The increasing number of people living with human immunodeficiency virus, HIV, (PLWH) have an elevated incidence of risk for noncommunicable comorbidities, the aetiology of which remains incompletely understood. While sleep disturbances are often reported in PLWH, it is unknown to what extent they relate to changes in the circadian and/or sleep homeostatic processes. We studied the relationship between sleep characteristics, circadian phase, and HIV status in older adults from the HAALSI (Health and Ageing in Africa: a Longitudinal Study of an INDEPTH Community in South Africa) subsample of the Agincourt Health and Demographic Surveillance System in South Africa (n = 187, 36 human immunodeficiency virus positive [HIV+], age: 66.7 ± 11.5 years, range 45-93 years), where HIV prevalence is high and (in contrast to the global north) does not associate significantly with potentially confounding behavioural differences. In participants with valid actigraphy data (n = 172), regression analyses adjusted for age and sex indicated that HIV+ participants had slightly later sleep onset (ß = .16, p = .039), earlier sleep offset times (ß = -.16, p = .049) and shorter total sleep times (ß = -.20, p = .009) compared to the HIV negative (HIV-) participants. In a subset of participants (n = 51, 11 HIV+), we observed a later dim light melatonin onset (DLMO) in HIV+ (21:16 ± 01:47) than in HIV- (20:06 ± 00:58) participants (p = .006). This substantial difference remained when adjusted for age and sex (ß = 1.21; p = .006). In 36 participants (6 HIV+) with DLMO and actigraphy data, median phase angle of entrainment was -6 min in the HIV+ group and +1 h 25 min in the HIV- group. DLMO time correlated with sleep offset (ρ = 0.47, p = .005) but not sleep onset (ρ = -0.086, p = .623). Collectively, our data suggest that the sleep phase occurred earlier than what would be biologically optimal among the HIV+ participants. This is the first report of a mistimed circadian phase in PLWH, which has important potential implications for their health and well-being, especially given the well-established relationships between circadian asynchrony and sleep deprivation with poorer health outcomes.

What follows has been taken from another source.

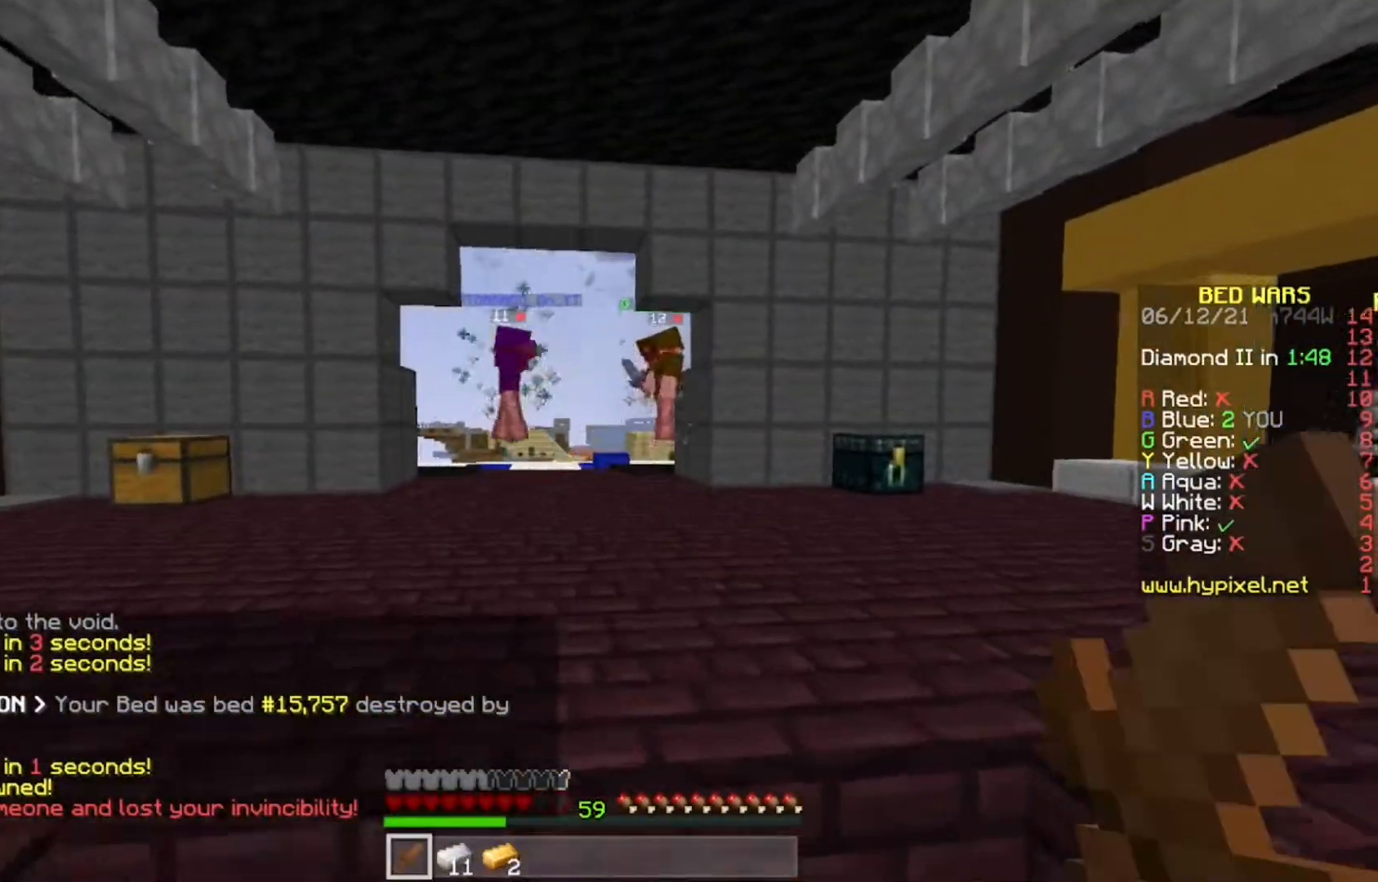
{"keys": ["w"], "mouse": [], "events": []}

Impact of obstructive sleep apnea on cardiometabolic health in a random sample of older adults in rural South Africa: building the case for the treatment of sleep disorders in underresourced settings.

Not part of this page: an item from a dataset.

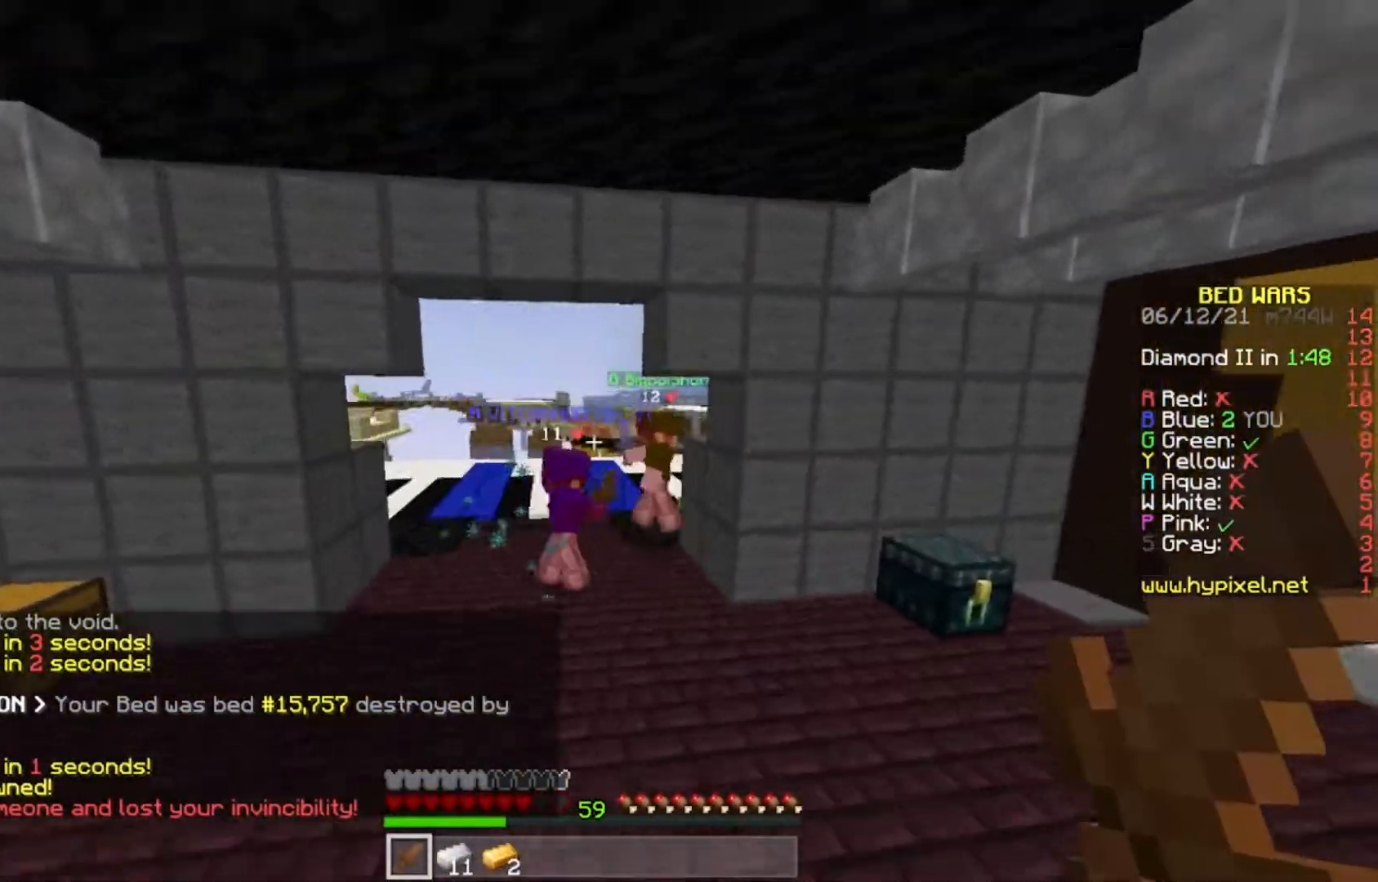
{"keys": ["w"], "mouse": ["left"], "events": [[183, "mouse_left", "down"], [433, "mouse_left", "up"], [500, "mouse_left", "down"]]}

STUDY OBJECTIVES: The association between obstructive sleep apnea (OSA) and increased cardiometabolic risk (CMR) has been well documented in higher-income countries. However, OSA and its association with CMR have not yet been investigated, based on objective measures, in southern Africa. We measured polysomnography-derived sleep characteristics, OSA prevalence, and its association with cardiometabolic diseases in a rural, low-income, African-ancestry sample of older adult participants in South Africa. METHODS: Seventy-five participants completed the study. Body mass index, hypertension, diabetes, dyslipidemia, and HIV status were determined. A continuous CMR score was calculated using waist circumference, random glucose, high-density-lipoprotein cholesterol, triglycerides, and mean arterial blood pressure. Sleep architecture, arousal index, and apnea-hypopnea index for detection of the OSA (apnea-hypopnea index ≥ 15 events/h) were assessed by home-based polysomnography. Associations between CMR score and age, sex, socioeconomic status, apnea-hypopnea index, and total sleep time were investigated by multivariable analysis. RESULTS: In our sample (53 women, age 66.1 ± 10.7 years, 12 HIV+), 60.7% of participants were overweight/obese, 61.3% were hypertensive, and 29.3% had undiagnosed OSA. Being older (P = .02) and having a higher body mass index (P = .02) and higher waist circumference (P < .01) were associated with OSA. Apnea-hypopnea index severity (ß = 0.011; P = .01) and being a woman (ß = 0.369; P = .01) were independently associated with a higher CMR score in socioeconomic status- and age-adjusted analyses. CONCLUSIONS: In this South African community with older adults with obesity and hypertension, OSA prevalence is alarming and associated with CMR. We show the feasibility of detecting OSA in a rural setting using polysomnography. Our results highlight the necessity for actively promoting health education and systematic screening and treatment of OSA in this population to prevent future cardiovascular morbidity, especially among women.